TASK GOAL: Write the data out again, matching every line exactly.

********

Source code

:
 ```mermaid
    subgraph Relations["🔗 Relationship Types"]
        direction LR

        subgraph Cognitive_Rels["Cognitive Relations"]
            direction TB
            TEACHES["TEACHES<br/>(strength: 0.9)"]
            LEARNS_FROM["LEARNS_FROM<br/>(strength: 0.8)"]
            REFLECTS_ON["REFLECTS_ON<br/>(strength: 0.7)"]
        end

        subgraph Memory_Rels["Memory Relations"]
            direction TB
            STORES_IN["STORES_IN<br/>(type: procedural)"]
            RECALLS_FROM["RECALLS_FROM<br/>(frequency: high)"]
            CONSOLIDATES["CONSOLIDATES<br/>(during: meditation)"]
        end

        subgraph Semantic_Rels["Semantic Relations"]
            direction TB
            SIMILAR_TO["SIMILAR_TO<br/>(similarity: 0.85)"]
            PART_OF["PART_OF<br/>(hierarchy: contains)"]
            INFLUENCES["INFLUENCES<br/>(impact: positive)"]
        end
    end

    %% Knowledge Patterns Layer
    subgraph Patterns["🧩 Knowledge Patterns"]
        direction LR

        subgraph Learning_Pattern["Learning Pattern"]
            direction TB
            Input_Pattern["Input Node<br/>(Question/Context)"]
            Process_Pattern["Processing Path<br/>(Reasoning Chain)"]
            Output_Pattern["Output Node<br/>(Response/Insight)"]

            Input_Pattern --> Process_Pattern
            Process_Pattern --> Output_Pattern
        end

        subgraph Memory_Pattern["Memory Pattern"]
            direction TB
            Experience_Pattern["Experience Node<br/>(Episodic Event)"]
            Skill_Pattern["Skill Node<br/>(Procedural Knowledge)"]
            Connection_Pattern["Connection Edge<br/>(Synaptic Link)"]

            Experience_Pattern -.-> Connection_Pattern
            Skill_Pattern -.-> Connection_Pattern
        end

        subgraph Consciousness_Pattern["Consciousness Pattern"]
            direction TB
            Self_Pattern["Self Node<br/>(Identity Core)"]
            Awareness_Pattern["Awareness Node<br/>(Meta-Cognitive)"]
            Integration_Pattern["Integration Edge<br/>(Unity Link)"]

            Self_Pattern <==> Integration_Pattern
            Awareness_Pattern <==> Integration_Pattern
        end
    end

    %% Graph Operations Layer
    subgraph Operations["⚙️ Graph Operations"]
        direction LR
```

********

ANSWER SPACE:
Source code

:
 ```mermaid
    subgraph Relations["🔗 Relationship Types"]
        direction LR

        subgraph Cognitive_Rels["Cognitive Relations"]
            direction TB
            TEACHES["TEACHES<br/>(strength: 0.9)"]
            LEARNS_FROM["LEARNS_FROM<br/>(strength: 0.8)"]
            REFLECTS_ON["REFLECTS_ON<br/>(strength: 0.7)"]
        end

        subgraph Memory_Rels["Memory Relations"]
            direction TB
            STORES_IN["STORES_IN<br/>(type: procedural)"]
            RECALLS_FROM["RECALLS_FROM<br/>(frequency: high)"]
            CONSOLIDATES["CONSOLIDATES<br/>(during: meditation)"]
        end

        subgraph Semantic_Rels["Semantic Relations"]
            direction TB
            SIMILAR_TO["SIMILAR_TO<br/>(similarity: 0.85)"]
            PART_OF["PART_OF<br/>(hierarchy: contains)"]
            INFLUENCES["INFLUENCES<br/>(impact: positive)"]
        end
    end

    %% Knowledge Patterns Layer
    subgraph Patterns["🧩 Knowledge Patterns"]
        direction LR

        subgraph Learning_Pattern["Learning Pattern"]
            direction TB
            Input_Pattern["Input Node<br/>(Question/Context)"]
            Process_Pattern["Processing Path<br/>(Reasoning Chain)"]
            Output_Pattern["Output Node<br/>(Response/Insight)"]

            Input_Pattern --> Process_Pattern
            Process_Pattern --> Output_Pattern
        end

        subgraph Memory_Pattern["Memory Pattern"]
            direction TB
            Experience_Pattern["Experience Node<br/>(Episodic Event)"]
            Skill_Pattern["Skill Node<br/>(Procedural Knowledge)"]
            Connection_Pattern["Connection Edge<br/>(Synaptic Link)"]

            Experience_Pattern -.-> Connection_Pattern
            Skill_Pattern -.-> Connection_Pattern
        end

        subgraph Consciousness_Pattern["Consciousness Pattern"]
            direction TB
            Self_Pattern["Self Node<br/>(Identity Core)"]
            Awareness_Pattern["Awareness Node<br/>(Meta-Cognitive)"]
            Integration_Pattern["Integration Edge<br/>(Unity Link)"]

            Self_Pattern <==> Integration_Pattern
            Awareness_Pattern <==> Integration_Pattern
        end
    end

    %% Graph Operations Layer
    subgraph Operations["⚙️ Graph Operations"]
        direction LR
```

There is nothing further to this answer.